One of the joys that God blesses me with every week is that I get to spend time with children who are growing in the grace and knowledge of our Lord. I get to watch them mature and change from the time they’re tiny babies up through the time they leave the Children’s Department and join the Youth Group. Then, when they’re teens, I get to welcome them back as volunteers in the early childhood department, ready to share their love of Jesus with the little ones. I can’t tell you how amazing it is to me to be able to watch this development as it unfolds, with each child as a unique individual, learning and growing and blossoming in his own time and in his own way, according to God’s plan.
Today we will focus on our elementary school-age kids – fourth and fifth graders – how they learn and especially, how they are developing spiritually.
One of the most important things to remember about this age group is that each child is in a different place, developmentally, than other kids their own age. Physically, a fourth grade girl might tower in height over a fifth grade boy. While many kids in this age group are
proficient readers, some still struggle with reading. Their individual strengths and talents are emerging. You may recognize the child who is a budding artist and the one who has a gift for music.
Fourth and fifth grade kids are becoming very conscious of themselves, where they fit into a group and how to do what is right. They begin to connect themselves and their actions with sin. They are beginning to develop a conscience and truly feel remorse for doing wrong. This is a time when kids become acutely aware of their need for a personal relationship with God. They recognize their need for a Savior.

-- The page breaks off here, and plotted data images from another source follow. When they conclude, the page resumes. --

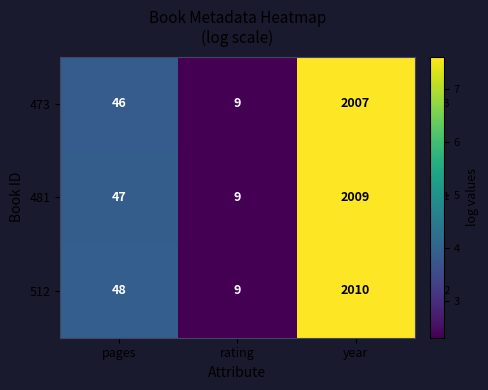

Which series has the largest range (max minus min)?

512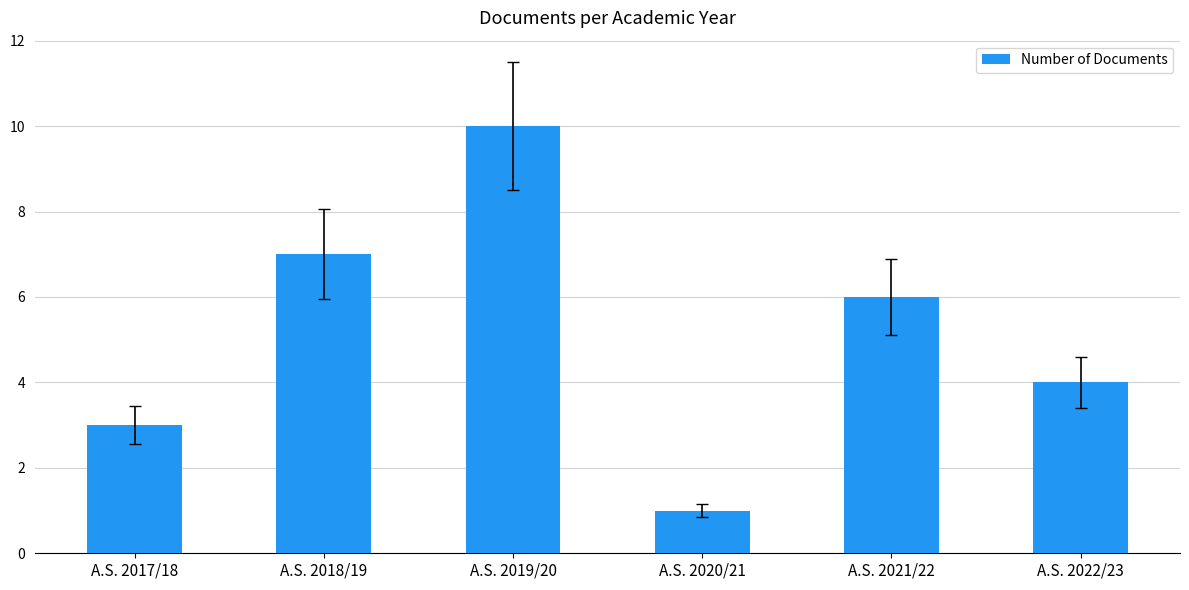

Rank the categories by value from lowest to highest.

A.S. 2020/21, A.S. 2017/18, A.S. 2022/23, A.S. 2021/22, A.S. 2018/19, A.S. 2019/20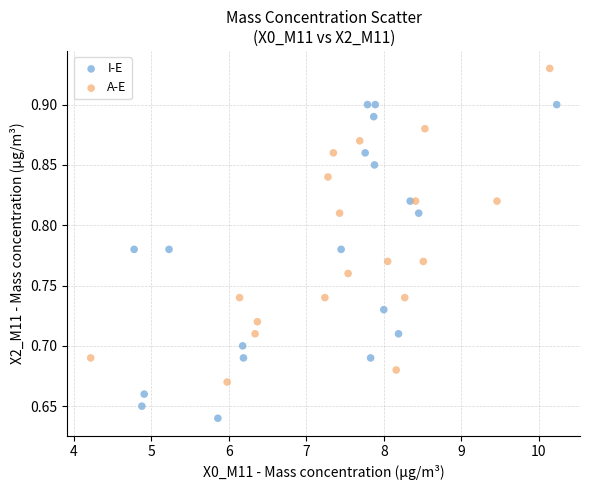

Which series contains the lowest Y value?

I-E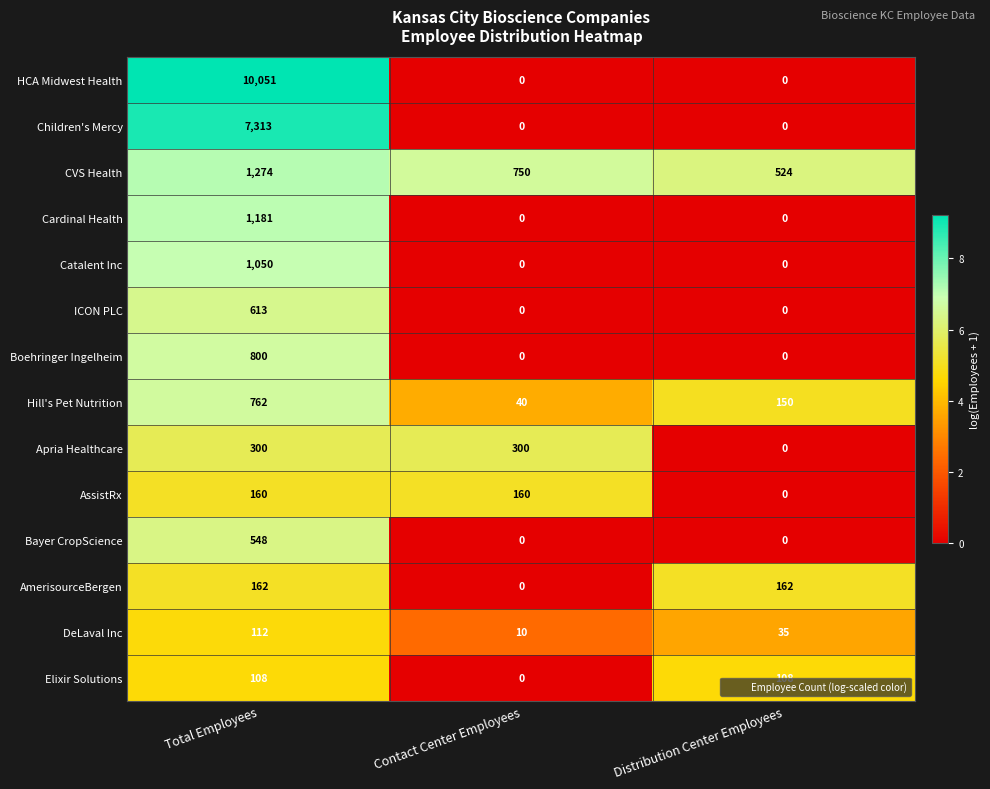

How many categories are shown in the chart?

3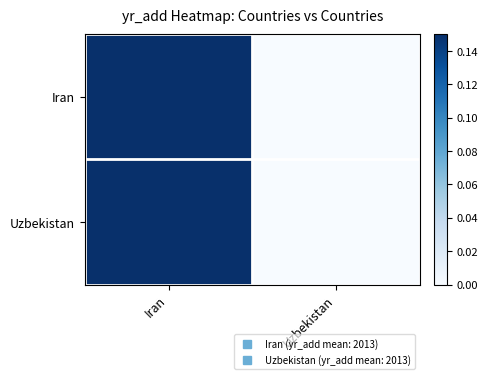

Reading left to right, what are all the values shown in this chart?

Iran: Iran=0.1	Uzbekistan=0.0
Uzbekistan: Iran=0.1	Uzbekistan=0.0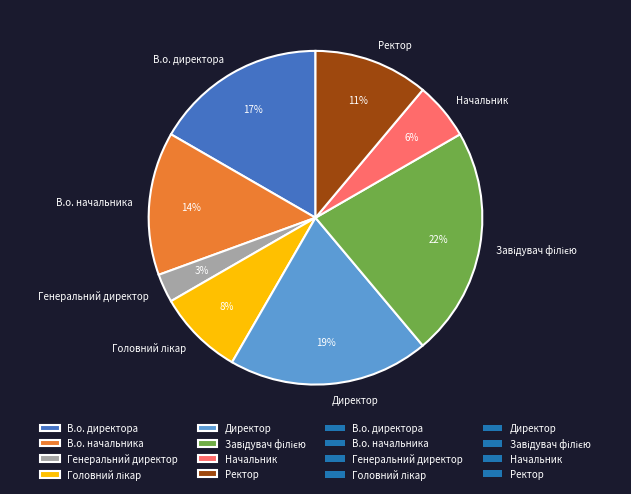

True or false: Директор accounts for 19% of the total.

True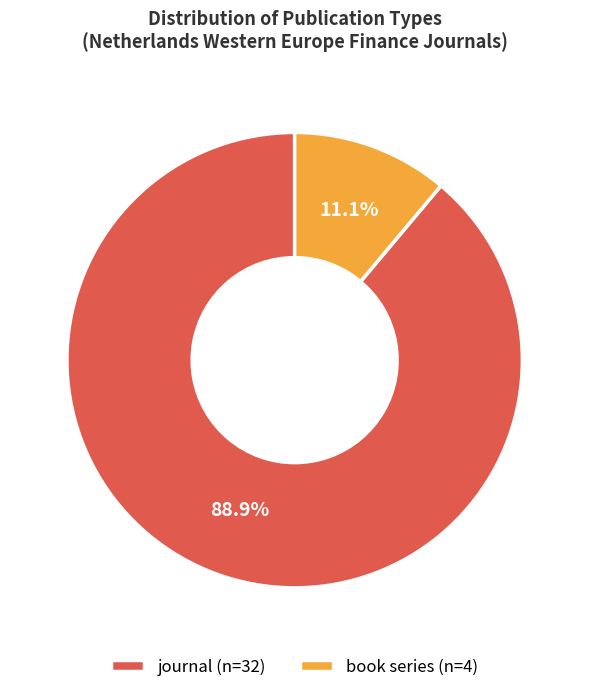

Between book series (n=4) and journal (n=32), which is larger?

journal (n=32)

Fourth and fifth graders want to know about the Bible and what God wants them to do. They ask deep questions about concepts like love, loyalty and faith. They are beginning to be able to consider moral questions in terms of motives and ethics.
Fourth and fifth graders are growing increasingly interested in and acceptant of people from different cultures. They show a genuine concern for people who are hungry, homeless or needy and they want to do something to help. They are also greatly influenced by their peers. Friends become very important at this age and may exert a strong influence on the child.
This is an age of increasing introspection. They look inwardly and begin wondering, at a more mature level, about making a commitment to Christ.
So, what do we, as adult leaders and parents do, to help guide these school-age kids? How can we best reach and teach them?
Be sensitive to their individual differences and help them build on their strengths and talents. If a child has an interest in music or drama, encourage them to become involved in children’s choir. If a child likes to write, encourage them to study the Bible and write stories that are inspired by their readings.
Be authentic. Kids this age are highly attuned to hypocrisy, so be your word and provide a solid role model for them. You need to walk the walk, not just talk the talk. Fourth and fifth graders see through and quickly lose respect for those they deem to be phonies.
Talk with them seriously about ethical dilemmas and how to resolve them. Encourage them to use Scripture to guide their decisions. Share examples from your own life to help children learn how to lead a moral, Christian life.
Find ways for kids to serve with their peers in projects that help others. Make plans now to sign up for Family Mission Week during Spring Break at First Baptist Rockport. This will give you and your kids an opportunity to serve others together, as a family.
Watch for opportunities to point out the contributions to society that are made by people from different cultures. Introduce your kids to music, art, prayers and worship that come from other cultures.